We are not here to race. We are here to complete a cycle — to belong, become, and birth the life we were meant to live. To grow so abundantly fulfilled by who we are and what we do that we are driven to eliminate suffering in the world by helping others do the same.
Dear baby,
Welcome to Mother Earth. You are here to imagine, discover, solve, and create. The world is paved for you to climb — from survival to belonging, from love to purpose. Dreams are not just possible; they are expected.
You will not be alone. There is already a Care Reflex built in to help you survive and reach the top. There will be struggles and riddles, but you'll always find help when you ask — because as long as people are healthy and strong, they will care for you as they care for themselves.
Some people may not know any better. But when they do, they will do better.
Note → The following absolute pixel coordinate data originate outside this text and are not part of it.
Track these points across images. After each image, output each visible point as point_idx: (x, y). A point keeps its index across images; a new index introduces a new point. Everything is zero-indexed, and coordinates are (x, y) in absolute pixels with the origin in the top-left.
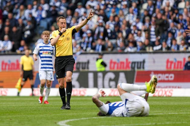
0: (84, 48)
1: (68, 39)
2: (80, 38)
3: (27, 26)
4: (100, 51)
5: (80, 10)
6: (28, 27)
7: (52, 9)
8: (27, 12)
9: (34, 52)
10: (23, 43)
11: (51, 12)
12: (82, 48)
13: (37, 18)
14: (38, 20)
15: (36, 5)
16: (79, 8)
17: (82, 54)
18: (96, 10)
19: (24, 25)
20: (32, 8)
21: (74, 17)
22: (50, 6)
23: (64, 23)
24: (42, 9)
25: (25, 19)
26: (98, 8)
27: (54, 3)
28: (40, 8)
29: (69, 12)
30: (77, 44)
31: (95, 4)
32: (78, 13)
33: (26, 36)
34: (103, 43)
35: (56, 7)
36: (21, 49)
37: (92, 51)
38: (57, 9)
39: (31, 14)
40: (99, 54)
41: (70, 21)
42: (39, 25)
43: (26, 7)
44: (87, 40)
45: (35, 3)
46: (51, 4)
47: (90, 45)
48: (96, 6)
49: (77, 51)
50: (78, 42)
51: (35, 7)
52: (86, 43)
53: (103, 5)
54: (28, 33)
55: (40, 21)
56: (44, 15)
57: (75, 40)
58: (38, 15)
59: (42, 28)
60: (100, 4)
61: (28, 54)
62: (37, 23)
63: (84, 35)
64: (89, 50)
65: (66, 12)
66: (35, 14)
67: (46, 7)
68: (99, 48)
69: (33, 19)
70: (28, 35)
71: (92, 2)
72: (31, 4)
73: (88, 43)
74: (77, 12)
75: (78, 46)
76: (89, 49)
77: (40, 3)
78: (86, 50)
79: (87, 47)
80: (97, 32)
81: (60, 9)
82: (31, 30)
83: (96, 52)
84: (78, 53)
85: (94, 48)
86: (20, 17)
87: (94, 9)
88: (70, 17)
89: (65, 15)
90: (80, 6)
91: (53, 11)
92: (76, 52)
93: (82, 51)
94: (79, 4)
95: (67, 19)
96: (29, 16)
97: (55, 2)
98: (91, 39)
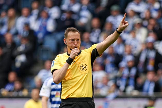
0: (122, 87)
1: (83, 68)
2: (115, 70)
3: (20, 45)
4: (151, 93)
5: (116, 19)
6: (21, 48)
7: (65, 16)
8: (20, 22)
9: (41, 94)
10: (12, 76)
11: (63, 22)
12: (117, 87)
13: (39, 32)
14: (40, 35)
15: (38, 8)
16: (115, 16)
17: (117, 97)
18: (144, 19)
19: (14, 45)
20: (30, 14)
21: (105, 30)
22: (62, 12)
23: (76, 41)
24: (48, 17)
25: (17, 33)
26: (148, 15)
27: (69, 6)
28: (44, 14)
29: (95, 22)
30: (108, 80)
31: (142, 8)
32: (112, 25)
33: (18, 64)
34: (156, 78)
35: (72, 13)
36: (9, 87)
37: (136, 93)
38: (75, 17)
39: (27, 25)
40: (149, 98)
41: (98, 38)
42: (42, 44)
43: (19, 13)
44: (126, 72)
45: (35, 5)
46: (65, 7)
47: (132, 82)
48: (143, 12)
49: (110, 92)
50: (112, 76)
51: (35, 12)
52: (124, 78)
53: (156, 10)
54: (22, 58)
55: (43, 38)
56: (51, 26)
57: (106, 72)
58: (40, 27)
59: (47, 50)
60: (152, 8)
61: (36, 97)
62: (39, 41)
63: (123, 64)
64: (131, 91)
65: (90, 22)
66: (35, 25)
67: (54, 12)
68: (150, 88)
69: (32, 34)
70: (22, 63)
71: (138, 4)
72: (27, 7)
73: (128, 78)
74: (111, 22)
75: (111, 84)
76: (130, 89)
77: (44, 6)
78: (125, 91)
79: (127, 85)
80: (143, 58)
81: (80, 17)
82: (28, 53)
83: (144, 94)
84: (112, 96)
85: (140, 88)
86: (8, 31)
87: (140, 17)
88: (97, 31)
89: (88, 28)
90: (116, 11)
91: (67, 19)
92: (108, 95)
93: (119, 93)
94: (115, 8)
95: (91, 34)
96: (24, 28)
97: (72, 4)
98: (134, 71)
And care more. I promise you will reach the top and find a sense of abundance that will make you strong enough to take care of not only yourself, but all creatures, weak, great, and small.
— Yours truly, Mother Nature
Fast Forward to 1990
"Hold On" by Wilson Phillips was the number one single, Pretty Woman was the number one movie, the country had entered a recession, and my first child was born.
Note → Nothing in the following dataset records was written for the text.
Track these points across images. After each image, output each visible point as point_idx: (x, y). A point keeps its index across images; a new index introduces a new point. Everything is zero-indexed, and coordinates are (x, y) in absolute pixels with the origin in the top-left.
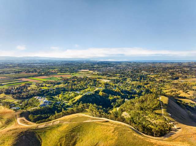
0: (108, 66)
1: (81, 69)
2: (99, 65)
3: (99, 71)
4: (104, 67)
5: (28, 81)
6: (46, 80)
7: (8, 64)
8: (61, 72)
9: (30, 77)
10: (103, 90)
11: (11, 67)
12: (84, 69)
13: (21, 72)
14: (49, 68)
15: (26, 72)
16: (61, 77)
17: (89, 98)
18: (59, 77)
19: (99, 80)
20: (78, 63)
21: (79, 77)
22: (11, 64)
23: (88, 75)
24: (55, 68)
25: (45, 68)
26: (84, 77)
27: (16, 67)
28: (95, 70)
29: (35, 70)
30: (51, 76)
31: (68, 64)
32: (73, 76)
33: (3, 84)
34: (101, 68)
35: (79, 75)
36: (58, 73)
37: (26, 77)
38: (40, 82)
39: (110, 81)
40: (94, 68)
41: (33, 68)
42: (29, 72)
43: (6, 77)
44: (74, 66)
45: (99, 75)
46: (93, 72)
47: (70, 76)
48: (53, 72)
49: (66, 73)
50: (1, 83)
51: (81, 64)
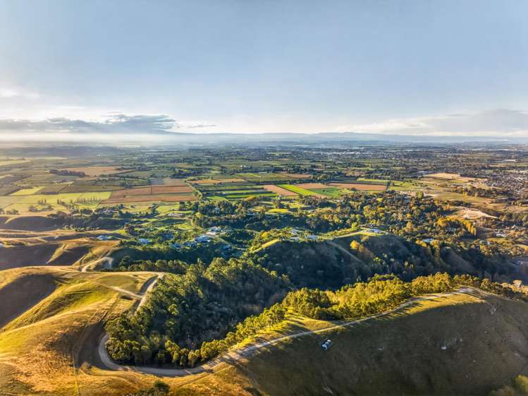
1: (437, 170)
3: (493, 179)
5: (271, 192)
6: (309, 193)
8: (369, 177)
9: (285, 182)
10: (372, 237)
11: (273, 158)
12: (447, 172)
13: (281, 170)
14: (350, 165)
15: (289, 172)
17: (293, 251)
18: (348, 189)
19: (452, 208)
20: (454, 151)
21: (402, 193)
22: (283, 149)
23: (441, 189)
24: (366, 164)
25: (341, 164)
26: (417, 194)
27: (285, 157)
28: (480, 178)
29: (315, 167)
30: (332, 186)
31: (415, 155)
32: (391, 189)
33: (224, 193)
34: (514, 171)
35: (413, 188)
36: (360, 179)
37: (276, 183)
38: (291, 198)
39: (487, 216)
40: (491, 168)
41: (315, 161)
42: (298, 171)
43: (245, 179)
44: (426, 162)
45: (468, 195)
46: (470, 181)
47: (381, 189)
48: (350, 174)
49: (380, 178)
50: (224, 190)
51: (455, 156)
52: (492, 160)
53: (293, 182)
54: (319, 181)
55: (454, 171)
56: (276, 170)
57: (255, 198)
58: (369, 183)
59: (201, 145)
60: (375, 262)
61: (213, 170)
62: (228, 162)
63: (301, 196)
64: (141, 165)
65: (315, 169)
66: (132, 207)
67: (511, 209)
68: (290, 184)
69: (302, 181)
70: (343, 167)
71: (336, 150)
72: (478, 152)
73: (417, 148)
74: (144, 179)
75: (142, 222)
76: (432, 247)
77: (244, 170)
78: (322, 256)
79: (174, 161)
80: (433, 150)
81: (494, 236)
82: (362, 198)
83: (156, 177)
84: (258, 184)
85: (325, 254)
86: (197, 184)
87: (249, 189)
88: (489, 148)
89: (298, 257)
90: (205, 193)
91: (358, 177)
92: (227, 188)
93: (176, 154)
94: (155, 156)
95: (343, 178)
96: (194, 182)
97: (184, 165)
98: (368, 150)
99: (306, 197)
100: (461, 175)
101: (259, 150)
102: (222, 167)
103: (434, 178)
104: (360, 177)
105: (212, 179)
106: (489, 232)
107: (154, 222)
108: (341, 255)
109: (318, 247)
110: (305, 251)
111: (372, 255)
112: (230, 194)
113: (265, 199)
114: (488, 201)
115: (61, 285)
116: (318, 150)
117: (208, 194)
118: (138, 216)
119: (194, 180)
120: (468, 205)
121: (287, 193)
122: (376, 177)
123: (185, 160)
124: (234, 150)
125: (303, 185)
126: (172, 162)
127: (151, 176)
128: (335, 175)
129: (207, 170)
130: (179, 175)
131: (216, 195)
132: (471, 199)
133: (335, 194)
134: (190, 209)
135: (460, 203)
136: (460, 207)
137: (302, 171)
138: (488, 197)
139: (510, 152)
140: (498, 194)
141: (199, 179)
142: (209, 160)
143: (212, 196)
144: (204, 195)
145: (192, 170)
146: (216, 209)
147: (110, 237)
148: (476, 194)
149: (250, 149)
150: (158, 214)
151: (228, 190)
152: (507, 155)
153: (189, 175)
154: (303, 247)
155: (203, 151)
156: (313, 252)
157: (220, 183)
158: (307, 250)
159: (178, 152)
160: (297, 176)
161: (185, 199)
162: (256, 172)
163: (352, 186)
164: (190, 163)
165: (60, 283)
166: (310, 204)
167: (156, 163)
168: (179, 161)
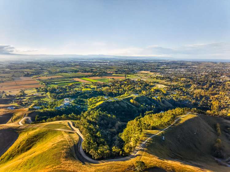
0: (179, 66)
1: (141, 70)
2: (167, 66)
3: (162, 73)
4: (173, 68)
5: (78, 81)
6: (96, 81)
7: (71, 63)
8: (117, 74)
9: (82, 77)
10: (137, 97)
11: (72, 66)
12: (145, 71)
13: (78, 71)
14: (107, 68)
15: (82, 72)
16: (113, 79)
17: (111, 105)
18: (111, 79)
19: (153, 84)
20: (144, 62)
21: (132, 79)
22: (75, 62)
23: (145, 77)
24: (113, 68)
25: (103, 68)
26: (138, 79)
27: (77, 66)
28: (157, 72)
29: (92, 69)
30: (104, 77)
31: (130, 64)
32: (127, 78)
33: (56, 83)
34: (167, 70)
35: (135, 77)
36: (113, 74)
37: (79, 77)
38: (88, 83)
39: (166, 87)
40: (159, 69)
41: (91, 67)
42: (85, 71)
43: (62, 76)
44: (135, 67)
45: (156, 79)
46: (154, 74)
47: (124, 78)
48: (109, 72)
49: (121, 74)
50: (55, 82)
51: (145, 64)
52: (158, 66)
53: (86, 77)
54: (97, 76)
55: (147, 70)
56: (76, 71)
57: (72, 84)
58: (118, 76)
59: (33, 60)
60: (141, 107)
61: (45, 72)
62: (50, 68)
63: (93, 83)
64: (3, 71)
65: (93, 71)
66: (9, 92)
67: (173, 84)
68: (85, 77)
69: (90, 76)
70: (105, 69)
71: (98, 62)
72: (152, 62)
73: (130, 61)
74: (9, 78)
75: (22, 99)
76: (158, 99)
77: (61, 72)
78: (122, 106)
79: (21, 68)
80: (136, 62)
81: (172, 94)
82: (119, 82)
83: (15, 76)
84: (70, 78)
85: (123, 106)
86: (40, 79)
87: (67, 81)
88: (155, 61)
89: (113, 108)
90: (46, 83)
91: (112, 74)
92: (56, 80)
93: (21, 65)
94: (9, 66)
95: (106, 74)
96: (37, 78)
97: (28, 70)
98: (111, 62)
99: (95, 83)
100: (150, 72)
101: (63, 62)
102: (49, 71)
103: (141, 73)
104: (113, 73)
105: (46, 76)
106: (170, 92)
107: (29, 98)
108: (128, 106)
109: (120, 103)
110: (115, 105)
111: (139, 104)
112: (59, 83)
113: (77, 85)
114: (164, 81)
115: (21, 133)
116: (91, 62)
117: (48, 84)
118: (16, 96)
119: (37, 77)
120: (158, 83)
121: (86, 82)
122: (120, 74)
123: (27, 68)
124: (51, 63)
125: (91, 78)
126: (20, 69)
127: (12, 76)
128: (103, 73)
129: (41, 72)
130: (28, 75)
131: (52, 84)
132: (158, 81)
133: (106, 81)
134: (43, 91)
135: (155, 82)
136: (155, 84)
137: (88, 71)
138: (163, 80)
139: (163, 62)
140: (166, 78)
141: (39, 77)
142: (40, 67)
143: (50, 84)
144: (46, 84)
145: (34, 72)
146: (57, 90)
147: (14, 108)
148: (159, 79)
149: (59, 62)
150: (26, 95)
151: (57, 81)
152: (162, 63)
153: (33, 75)
154: (114, 103)
155: (35, 63)
156: (118, 105)
157: (52, 78)
158: (116, 105)
159: (21, 64)
160: (86, 74)
161: (37, 86)
162: (66, 72)
163: (112, 77)
164: (31, 69)
165: (20, 132)
166: (98, 86)
167: (12, 70)
168: (24, 68)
I always knew I would be a caring mother, despite never feeling the urge to hold someone else's baby or wishing I had one. The day I decided I was ready, I simply knew. And from the moment my daughter arrived, I could foresee three things.
One: I was going to give her the best life I could ever imagine, even though I didn't know how to create it for myself. Two: I was going to have another child right away, so she wouldn't be an only child like me — because three: I was going to leave her father someday, and I didn't want children from different men.
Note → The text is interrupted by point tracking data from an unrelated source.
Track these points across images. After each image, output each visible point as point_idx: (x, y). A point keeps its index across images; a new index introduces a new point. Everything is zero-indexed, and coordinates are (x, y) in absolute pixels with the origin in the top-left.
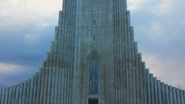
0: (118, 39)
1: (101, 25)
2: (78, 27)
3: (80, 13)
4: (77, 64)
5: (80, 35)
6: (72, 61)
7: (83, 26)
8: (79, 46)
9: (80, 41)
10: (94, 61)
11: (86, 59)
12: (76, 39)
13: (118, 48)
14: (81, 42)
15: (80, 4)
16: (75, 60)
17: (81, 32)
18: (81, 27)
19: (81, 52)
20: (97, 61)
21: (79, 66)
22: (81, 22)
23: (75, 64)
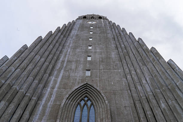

Early on, it was clear the marriage didn't have what it took to co-parent and go the distance. I was willing to give it a fair chance, and I did — for ten years. But the first step on my list wasn't divorce.
It was to make myself at home. Belonging was the beginning of a cycle I needed to fulfill.
I had been a sea bean long enough — one of those drifting tropical seeds carried by ocean currents to a remote shore. It was time to root down and become the driver, with two little girls in the back seat with dreams and destinies of their own, who needed to look out the window and see the magical spectacle of life through light. Color has the power to change how everything looks and feels, at the speed of light.
Time became of the essence.
For the first time, I unpacked a bag full of colorful memories I had put away in a dark closet along with my previous life and began to physically root — where else but the garden.
I planted my very first tree as a symbol of adaptation: a Mimosa Silk Tree, known as the Tree of Happiness — a stand-in for the red-blooming Flamboyan, the Royal Poinciana of the Caribbean, known as the Flame of the Forest.
Dylan Thomas wrote of "the force that through the green fuse drives the flower" — that same blind, urgent, irresistible pull toward life and becoming. Planting that tree was my green fuse. I felt it take hold.
From there a garden grew — cosmos, yuccas, jasmine, roses, grasses, and of course ferns, like my grandmother's backyard. I began to plant inside too. I learned to cook, sew, and make my own Christmas ornaments. Being home with my girls in our little paradise was bliss.
I first captured that feeling into art for my walls. Then I used my walls as the canvas to paint those feelings — and how life felt changed overnight.
This didn't save me from the pain of knowing my marriage was not going to last. But it eased the suffering while doing my best to make it work.
I was driven to go and grow ahead, just like a plant seeking light to thrive and fulfill its purpose.
By making my daughters' lives more beautiful with what I had to give — who I was, what I loved, what I desired for myself and them — I attracted more of the same. I made the world I was living in a more beautiful place every day. Others began to ask for my help to help them do the same.
This is how I learned what it felt like to belong, then become the home, path, and destination.